[Recorded data]
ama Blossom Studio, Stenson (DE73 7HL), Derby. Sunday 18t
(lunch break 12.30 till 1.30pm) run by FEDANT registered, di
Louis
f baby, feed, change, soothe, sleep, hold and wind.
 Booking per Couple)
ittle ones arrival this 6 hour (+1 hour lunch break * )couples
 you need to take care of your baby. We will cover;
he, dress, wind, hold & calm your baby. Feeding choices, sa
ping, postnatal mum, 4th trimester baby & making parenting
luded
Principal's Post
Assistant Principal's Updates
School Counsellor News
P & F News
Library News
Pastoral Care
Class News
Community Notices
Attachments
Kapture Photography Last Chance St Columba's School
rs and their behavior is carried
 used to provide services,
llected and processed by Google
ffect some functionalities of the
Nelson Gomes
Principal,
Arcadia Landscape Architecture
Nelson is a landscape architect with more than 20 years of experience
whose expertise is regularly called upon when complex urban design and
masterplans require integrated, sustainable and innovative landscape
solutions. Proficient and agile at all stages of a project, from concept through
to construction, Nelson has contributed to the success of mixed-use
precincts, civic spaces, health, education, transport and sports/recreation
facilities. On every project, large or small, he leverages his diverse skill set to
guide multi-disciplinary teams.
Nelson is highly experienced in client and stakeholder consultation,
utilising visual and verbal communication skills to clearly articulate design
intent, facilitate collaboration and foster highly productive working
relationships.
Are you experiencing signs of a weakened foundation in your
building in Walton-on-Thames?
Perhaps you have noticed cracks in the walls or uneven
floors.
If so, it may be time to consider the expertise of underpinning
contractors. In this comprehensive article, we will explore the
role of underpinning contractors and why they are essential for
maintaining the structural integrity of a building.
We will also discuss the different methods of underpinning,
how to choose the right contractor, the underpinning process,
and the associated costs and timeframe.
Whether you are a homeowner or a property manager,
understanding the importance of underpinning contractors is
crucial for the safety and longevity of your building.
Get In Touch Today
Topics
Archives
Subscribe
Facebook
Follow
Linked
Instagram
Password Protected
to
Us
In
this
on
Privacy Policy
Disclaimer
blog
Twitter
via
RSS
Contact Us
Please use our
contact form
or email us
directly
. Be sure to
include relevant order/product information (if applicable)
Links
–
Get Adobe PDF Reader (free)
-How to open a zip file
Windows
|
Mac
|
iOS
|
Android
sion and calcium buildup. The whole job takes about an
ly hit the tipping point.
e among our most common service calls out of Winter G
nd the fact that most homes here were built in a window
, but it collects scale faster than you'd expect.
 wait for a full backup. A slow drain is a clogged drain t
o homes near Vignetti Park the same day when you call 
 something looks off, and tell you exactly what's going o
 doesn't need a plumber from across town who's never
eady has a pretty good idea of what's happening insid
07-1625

■ Exercise aim
Write down all of the records again, word for word.

■ Output
ama Blossom Studio, Stenson (DE73 7HL), Derby. Sunday 18t
(lunch break 12.30 till 1.30pm) run by FEDANT registered, di
Louis
f baby, feed, change, soothe, sleep, hold and wind.
 Booking per Couple)
ittle ones arrival this 6 hour (+1 hour lunch break * )couples
 you need to take care of your baby. We will cover;
he, dress, wind, hold & calm your baby. Feeding choices, sa
ping, postnatal mum, 4th trimester baby & making parenting
luded
Principal's Post
Assistant Principal's Updates
School Counsellor News
P & F News
Library News
Pastoral Care
Class News
Community Notices
Attachments
Kapture Photography Last Chance St Columba's School
rs and their behavior is carried
 used to provide services,
llected and processed by Google
ffect some functionalities of the
Nelson Gomes
Principal,
Arcadia Landscape Architecture
Nelson is a landscape architect with more than 20 years of experience
whose expertise is regularly called upon when complex urban design and
masterplans require integrated, sustainable and innovative landscape
solutions. Proficient and agile at all stages of a project, from concept through
to construction, Nelson has contributed to the success of mixed-use
precincts, civic spaces, health, education, transport and sports/recreation
facilities. On every project, large or small, he leverages his diverse skill set to
guide multi-disciplinary teams.
Nelson is highly experienced in client and stakeholder consultation,
utilising visual and verbal communication skills to clearly articulate design
intent, facilitate collaboration and foster highly productive working
relationships.
Are you experiencing signs of a weakened foundation in your
building in Walton-on-Thames?
Perhaps you have noticed cracks in the walls or uneven
floors.
If so, it may be time to consider the expertise of underpinning
contractors. In this comprehensive article, we will explore the
role of underpinning contractors and why they are essential for
maintaining the structural integrity of a building.
We will also discuss the different methods of underpinning,
how to choose the right contractor, the underpinning process,
and the associated costs and timeframe.
Whether you are a homeowner or a property manager,
understanding the importance of underpinning contractors is
crucial for the safety and longevity of your building.
Get In Touch Today
Topics
Archives
Subscribe
Facebook
Follow
Linked
Instagram
Password Protected
to
Us
In
this
on
Privacy Policy
Disclaimer
blog
Twitter
via
RSS
Contact Us
Please use our
contact form
or email us
directly
. Be sure to
include relevant order/product information (if applicable)
Links
–
Get Adobe PDF Reader (free)
-How to open a zip file
Windows
|
Mac
|
iOS
|
Android
sion and calcium buildup. The whole job takes about an
ly hit the tipping point.
e among our most common service calls out of Winter G
nd the fact that most homes here were built in a window
, but it collects scale faster than you'd expect.
 wait for a full backup. A slow drain is a clogged drain t
o homes near Vignetti Park the same day when you call 
 something looks off, and tell you exactly what's going o
 doesn't need a plumber from across town who's never
eady has a pretty good idea of what's happening insid
07-1625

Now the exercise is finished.